I am probably not the first to wonder, while absentmindedly staring at my screen and waiting for WeTransfer to send a batch of files I’ve uploaded, about the artworks that sometimes appear on the website of the file-sharing service. Why, instead of a full-screen ad for Amazon or Nike or some other corporation, am I now looking at (to take the most recent example) a soft-focus photograph of underwater foliage, bathed in a hazy green light? Well, apparently WeTransfer has always really cared about artists. In 2017 the company’s then editor-in-chief Rob Alderson explained that the ‘founders of WeTransfer are both creative blokes and so it felt natural to them to use the platform to showcase and promote great creative work’. From its launch 12 years ago WeTransfer has given away a third of its background images to artists – and now it even has a dedicated editorial website, named WePresent, which commissions and exhibits creative projects.
Allow me to be a little sceptical about the altruism of WeTransfer’s latest commission, a ‘never-before-seen digital manifestation’ of Marina Abramovic’s tried-and-tested method of preparation for the gruelling feats of endurance for which she is famous. Booking an appearance by the performance artist, who has made an art of celebrity as much as anything else, cannot have come cheap. Although this isn’t new material; the series of exercises that make up the ‘Abramovic Method’ have been, per the Marina Abramovic Institute’s website, ‘developed over decades of research’, and the artist has been sharing them in exhibitions and lectures for a number of years.
Now, though, you can participate from the comfort of your own home. But don’t get too comfortable. Abramovic states in the introductory video on the website: ‘To be a performance artist, it’s a very difficult task.’ And so ‘I developed different exercises to help myself – generating big willpower, concentration, crossing physical and mental limits and so on. Later on I understood that these exercises can serve not just me but anybody else, with any profession, in the world.’ The artist intones her words slowly and deliberately, her gaze directly meeting the camera. She is sitting at a table, her hands clasped and resting on its wooden surface – a tableau that is closely framed by the custom video-player which WeTransfer has designed for the occasion, a jaunty polygon with a wide base and a narrow peak. The video plays in black and white (with some red-filter accents), adding to the seriousness of the occasion.

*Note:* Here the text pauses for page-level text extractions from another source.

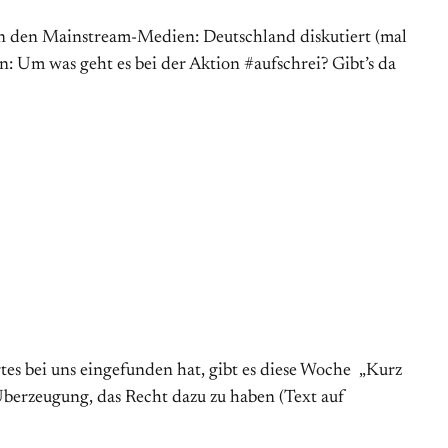
 in den Mainstream-Medien: Deutschland diskutiert (mal
n: Um was geht es bei der Aktion #aufschrei? Gibt’s da
tes bei uns eingefunden hat, gibt es diese Woche „Kurz
 Überzeugung, das Recht dazu zu haben (Text auf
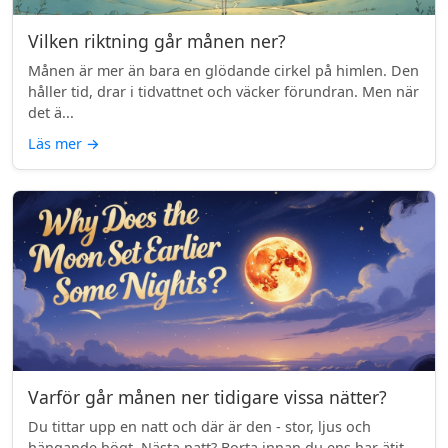
Vilken riktning går månen ner?
Månen är mer än bara en glödande cirkel på himlen. Den
håller tid, drar i tidvattnet och väcker förundran. Men när
det ä...
Läs mer
→
Varför går månen ner tidigare vissa nätter?
Du tittar upp en natt och där är den - stor, ljus och
hängande högt. Nästa natt? Borta innan du ens har ätit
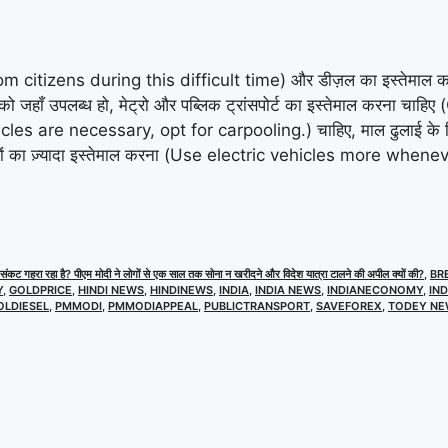
etrol from citizens during this difficult time) और डीज़ल का इस्
 को जहाँ उपलब्ध हो, मेट्रो और पब्लिक ट्रांसपोर्ट का इस्तेमाल करना च
 vehicles are necessary, opt for carpooling.) चाहिए, माल ढुलाई के 
ाड़ियों का ज़्यादा इस्तेमाल करना (Use electric vehicles more when
 गहरा रहा है? पीएम मोदी ने लोगों से एक साल तक सोना न खरीदने और विदेश यात्रा टालने की अपील क्यों की?
,
BR
Y
,
GOLDPRICE
,
HINDI NEWS
,
HINDINEWS
,
INDIA
,
INDIA NEWS
,
INDIANECONOMY
,
IN
OLDIESEL
,
PMMODI
,
PMMODIAPPEAL
,
PUBLICTRANSPORT
,
SAVEFOREX
,
TODEY NE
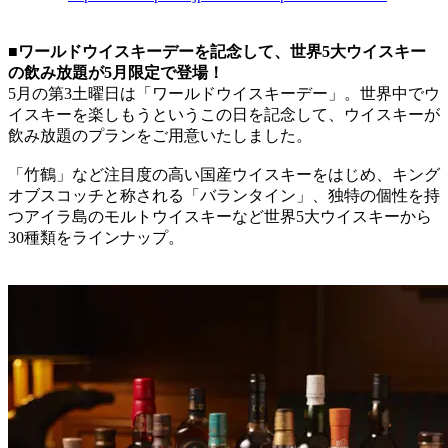
■ワールドウイスキーデーを記念して、世界5大ウイスキー
の飲み放題が5月限定で登場！
5月の第3土曜日は「ワールドウイスキーデー」。世界中でウ
イスキーを楽しもうというこの日を記念して、ウイスキーが
飲み放題のプランをご用意いたしました。
「竹鶴」など注目度の高い国産ウイスキーをはじめ、キング
オブスコッチと称される「バランタイン」、独特の個性を持
つアイラ島のモルトウイスキーなど世界5大ウイスキーから
30種類をラインナップ。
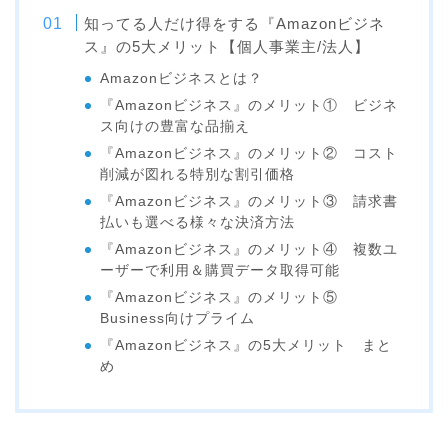
知ってる人だけ得をする『Amazonビジネ
ス』の5大メリット【個人事業主/法人】
Amazonビジネスとは？
『Amazonビジネス』のメリット① ビジネ
ス向けの豊富な品揃え
『Amazonビジネス』のメリット② コスト
削減が図れる特別な割引価格
『Amazonビジネス』のメリット③ 請求書
払いも選べる様々な決済方法
『Amazonビジネス』のメリット④ 複数ユ
ーザーで利用＆購買データ取得可能
『Amazonビジネス』のメリット⑤
Business向けプライム
『Amazonビジネス』の5大メリット まと
め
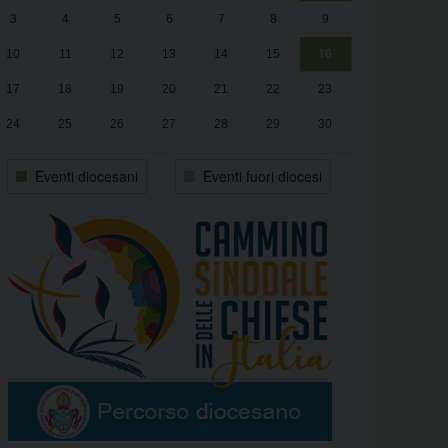
3
4
5
6
7
8
9
alle
Luca Santini
13:00
10
11
12
13
14
15
16
17
18
19
20
21
22
23
24
25
26
27
28
29
30
31
1
2
3
4
5
6
Eventi diocesani
Eventi fuori diocesi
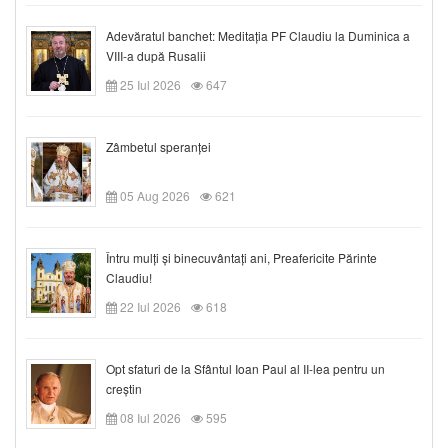
Adevăratul banchet: Meditația PF Claudiu la Duminica a
VIII-a după Rusalii
25 Iul 2026
647
Zâmbetul speranței
05 Aug 2026
621
Întru mulți și binecuvântați ani, Preafericite Părinte
Claudiu!
22 Iul 2026
618
Opt sfaturi de la Sfântul Ioan Paul al II-lea pentru un
creștin
08 Iul 2026
595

In the videos that follow, the artist talks us through the four exercises selected for this presentation: drinking water; counting rice; slow-motion walking; and mutual gazing. I’m relatively game – at first. If all I need to do to achieve Abramovic’s astronomic level of success are these four simple tasks, then why not give them a go? The first exercise starts off straightforwardly. We are instructed to sip a glass of water (not too full, not too empty) as slowly as possible, taking note of the sensations that occur throughout: the coolness of the glass against our hands and lips, the water passing down our throats. This is fairly standard mindfulness stuff. Then comes the kicker: you must repeat this exercise every day for a minimum of 15 minutes, and a maximum of one hour. I’m not sure I’ve cleared enough time in my schedule.
In her introduction to the second exercise – after noting that risotto rice mixed with black lentils is best, because the grains are big and clear and don’t break – Abramovic makes a crucial point. ‘Now, when we have mixed the rice and lentils, we have to make the most important decision: what we’re going to do, and how much of this amount of rice and lentils we’re going to count.’ She explains that the pile on the table in front of her, in her experience, would take between six and eight hours to count. There will be boredom, there will be anger, and eventually, if you break through the wall, there will be acceptance of the situation you find yourself in. But quitting is not an option. ‘If you decide to do everything, then you do everything. This is like literally the question of life and death. If you count and give up in the middle of the way, that’s the same with life. If you can’t count the rice and lentils you decide to [count], then your decisions in life – you have the same approach. Just not good enough.’
I have often thought about what motivates artists such as Abramovic in their undertakings – to, for example, spend 12 days in a gallery without eating or speaking (The House with the Ocean View; 2002) or trek for 90 days across the Great Wall of China in order to meet up with an ex (The Great Wall Walk; 1988). Surely this is about more than just the fulfilment of a set of parameters? Abramovic is right that all kinds of people take on all kinds of challenging tasks, often voluntarily: just witness the trend for ultramarathons, races covering distances greater than 26.2 miles. But there must always, I imagine, be a reason, however unrelatable to others – however rooted in obsession or ambition or perhaps simply desire. I just can’t muster up any reason to sit at a table for several hours and count a pile of grains and pulses – or, for that matter, to walk as slowly as I possibly can for an hour straight, or to look at a zoomed-in video of Abramovic’s eyes indefinitely. However, maybe when I’m next waiting for a really big file to send on WeTransfer this could be a good way to pass the time?
The Abramovic Method by Marina Abramovic is online.